Since you were young, chances are your dentist advised you to brush properly and floss daily in order to avoid cavities (also known as dental caries). But what exactly are they? Cavities are holes that develop in the tooth due to decay. When acid from the bacteria build-up in plaque eventually wear down the strong enamel of the tooth, a hole can develop. This is what we refer to as a cavity. 

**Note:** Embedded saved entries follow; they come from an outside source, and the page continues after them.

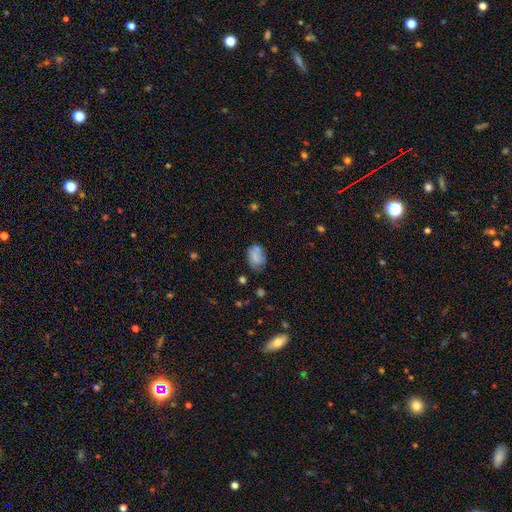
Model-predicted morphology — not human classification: Smooth or featured?
  - smooth: 74% *
  - featured or disk: 16%
  - star or artifact: 10%
How rounded?
  - in between: 77% *
  - round: 22%
  - cigar-shaped: 1%
Merging?
  - none: 50% *
  - minor disturbance: 24%
  - merger: 17%
  - major disturbance: 10%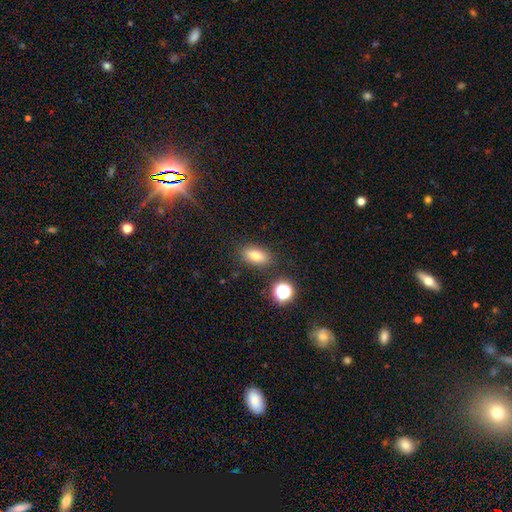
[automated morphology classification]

If a cavity goes untreated, it can continue to expand, penetrating into the deeper layers of the tooth and eventually hitting the nerves of the root. Cavities are not something that will go away by themselves. They are a condition that you want to have looked at by a dental professional. 

Types of cavities

Not all cavities fall into the same category, and the longer a cavity goes untreated, the more serious the issue. In fact there are three main types of cavities:

  • Smooth surface cavity. Cavities can take years to develop, as it takes time for the acid from plaque bacteria to slowly eat away and weaken the outer enamel of your tooth. This type of cavity might be seen in adults, and looks like a small hole in the smooth surface of the tooth. 
  • Pit and fissure cavity. This type of cavity affects the chewing part of the back teeth, or on the chewing part of those molars. It’s easy for plaque to build up in the back part of your mouth, since this area is where most of the chewing and grinding is done when we eat. 
  • Interproximal decay. Food gets stuck between the back teeth and if not removed with brushing and floss, can develop into a cavity.
  • Root decay. Receding gums are more common in older adults, making them more susceptible to root decay from exposed gums. When the root of the tooth is exposed to acid, it can cause decay.

How do you get a cavity?

What causes cavities to form?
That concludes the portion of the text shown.